Quando scatta il sequestro

Nel caso in cui ci siano debiti tributari non pagati per un importo superiore a 120 mila euro, la legge prevede il pignoramento dei beni immobili del contribuente (salvo prima casa), per la quale il pignoramento è vietato quando è l’abitazione in cui risiede il debitore ed è l’unico immobile di proprietà. In caso di commissione di un reato tributario, il sequestro preventivo è finalizzato all’adozione della confisca. La confisca diventa possibile solo quando l’evasione si è trasformata in reato, ovvero al superamento di determinate soglie di tributo non versato. Se la dichiarazione è infedele, il reato scatta al superamento della soglia di 150 mila euro. In caso di omessa dichiarazione invece, basta superare i 50 mila euro. Nel caso invece di fatture per operazioni inesistenti, ogni soglia è punibile penalmente.

Le ultime sentenze della Cassazione hanno esteso la possibilità del sequestro preventivo anche a tutti quegli immobili “alienati”, ovvero gli immobili implicati in processi di compravendite o donazioni fittizie. Allo stesso modo, anche un trasferimento immobiliare alla luce del sole potrebbe costituire un atto fraudolento verso l’erario. La cessione infatti troverebbe la sua ragione d’essere solo nella riduzione del patrimonio del debitore esposto verso il fisco.

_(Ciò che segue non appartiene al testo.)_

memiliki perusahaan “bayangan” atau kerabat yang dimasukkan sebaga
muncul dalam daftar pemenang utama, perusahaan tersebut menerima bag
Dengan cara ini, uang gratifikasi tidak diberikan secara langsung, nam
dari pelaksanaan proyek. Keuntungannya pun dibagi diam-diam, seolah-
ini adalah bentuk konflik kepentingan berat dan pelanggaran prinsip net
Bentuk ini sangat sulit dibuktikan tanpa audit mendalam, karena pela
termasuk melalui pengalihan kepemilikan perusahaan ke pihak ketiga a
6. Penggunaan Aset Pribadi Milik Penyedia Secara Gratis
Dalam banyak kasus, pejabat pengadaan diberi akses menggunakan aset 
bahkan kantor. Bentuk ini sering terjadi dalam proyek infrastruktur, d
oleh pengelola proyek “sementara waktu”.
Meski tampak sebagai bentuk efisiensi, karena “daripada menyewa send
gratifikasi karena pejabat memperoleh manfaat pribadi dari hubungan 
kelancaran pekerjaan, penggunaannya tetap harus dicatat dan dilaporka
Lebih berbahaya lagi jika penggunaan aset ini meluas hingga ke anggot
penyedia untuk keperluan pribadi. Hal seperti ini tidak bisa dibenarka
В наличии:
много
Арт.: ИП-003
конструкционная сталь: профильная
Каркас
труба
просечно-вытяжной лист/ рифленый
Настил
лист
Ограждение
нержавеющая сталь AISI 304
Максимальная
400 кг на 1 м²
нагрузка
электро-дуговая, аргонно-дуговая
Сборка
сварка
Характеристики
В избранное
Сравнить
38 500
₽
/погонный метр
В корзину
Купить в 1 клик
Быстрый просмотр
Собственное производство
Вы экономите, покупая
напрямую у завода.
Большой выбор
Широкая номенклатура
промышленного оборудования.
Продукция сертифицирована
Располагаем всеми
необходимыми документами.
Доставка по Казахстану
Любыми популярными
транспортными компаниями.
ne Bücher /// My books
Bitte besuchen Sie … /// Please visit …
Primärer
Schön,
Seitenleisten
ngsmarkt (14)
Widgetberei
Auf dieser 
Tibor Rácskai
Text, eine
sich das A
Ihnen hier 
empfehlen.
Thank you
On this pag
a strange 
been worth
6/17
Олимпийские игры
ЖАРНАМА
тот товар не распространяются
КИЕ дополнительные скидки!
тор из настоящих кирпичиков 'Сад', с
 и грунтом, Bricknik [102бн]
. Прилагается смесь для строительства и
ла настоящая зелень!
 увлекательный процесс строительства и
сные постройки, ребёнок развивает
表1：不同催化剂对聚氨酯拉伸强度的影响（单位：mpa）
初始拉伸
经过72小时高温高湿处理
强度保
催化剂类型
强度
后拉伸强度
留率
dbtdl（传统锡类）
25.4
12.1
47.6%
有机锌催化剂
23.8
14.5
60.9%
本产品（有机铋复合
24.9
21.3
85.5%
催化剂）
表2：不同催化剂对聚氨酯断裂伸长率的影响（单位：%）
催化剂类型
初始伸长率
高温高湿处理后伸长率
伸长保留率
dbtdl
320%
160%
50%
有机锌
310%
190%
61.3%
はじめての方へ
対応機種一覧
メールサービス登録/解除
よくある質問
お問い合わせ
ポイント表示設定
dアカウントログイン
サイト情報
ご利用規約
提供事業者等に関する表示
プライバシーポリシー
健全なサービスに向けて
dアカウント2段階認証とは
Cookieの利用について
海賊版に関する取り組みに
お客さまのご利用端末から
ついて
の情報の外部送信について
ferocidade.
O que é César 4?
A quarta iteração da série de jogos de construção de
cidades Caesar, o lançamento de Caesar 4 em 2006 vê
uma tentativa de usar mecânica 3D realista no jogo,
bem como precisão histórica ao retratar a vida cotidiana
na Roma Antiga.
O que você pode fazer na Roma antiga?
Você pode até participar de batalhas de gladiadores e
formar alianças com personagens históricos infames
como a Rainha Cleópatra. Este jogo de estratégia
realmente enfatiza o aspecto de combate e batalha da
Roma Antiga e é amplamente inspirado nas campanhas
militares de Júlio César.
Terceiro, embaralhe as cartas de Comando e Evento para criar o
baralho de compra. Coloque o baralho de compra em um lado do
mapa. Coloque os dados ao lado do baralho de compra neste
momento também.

In queste due casistiche, lo Stato presuppone un reato di sottrazione fraudolenta al pagamento delle imposte e può punire con una reclusione dai sei mesi a quattro anni «chiunque, al fine di sottrarsi al pagamento di imposte sui redditi o sul valore aggiunto ovvero di interessi o sanzioni amministrative relativi a dette imposte di ammontare complessivo superiore a 50.000 euro, aliena simulatamente o compie altri atti fraudolenti sui propri o su altrui beni idonei a rendere in tutto o in parte inefficace la procedura di riscossione coattiva». Se la somma supera i 200 mila euro, l’autore del reato rischia fino a 6 anni di reclusione.

Sequestro e confisca

Siccome il denaro è un bene fungibile, lo Stato non può sequestrare e confiscare la stessa somma che costituisce il provento dell’evasione fiscale. Il sequestro è preventivo, la confisca è definitiva. Così la legge consente di adottare il sequestro preventivo e la successiva confisca per equivalente [4], applicando il vincolo ai beni mobili e agli immobili che costituiscono il profitto del reato. L’istituto della confisca per equivalente vale per tutti gli immobili che risultano «nella disponibilità dell’imputato per un valore corrispondente a quello relativo al profitto o al prezzo del reato».

Questa somma può nascere anche da una dichiarazione infedele o omessa, purché per un valore che superi le soglie imposte dalla legge. Quando si commette il reato di sottrazione fraudolenta, l’ammontare del profitto illecito coincide con il patrimonio sottratto e non con il debito tributario evaso. Ecco perché non conviene disperdere le proprie proprietà: si rischia di subire una confisca maggiore rispetto alle imposte non pagate.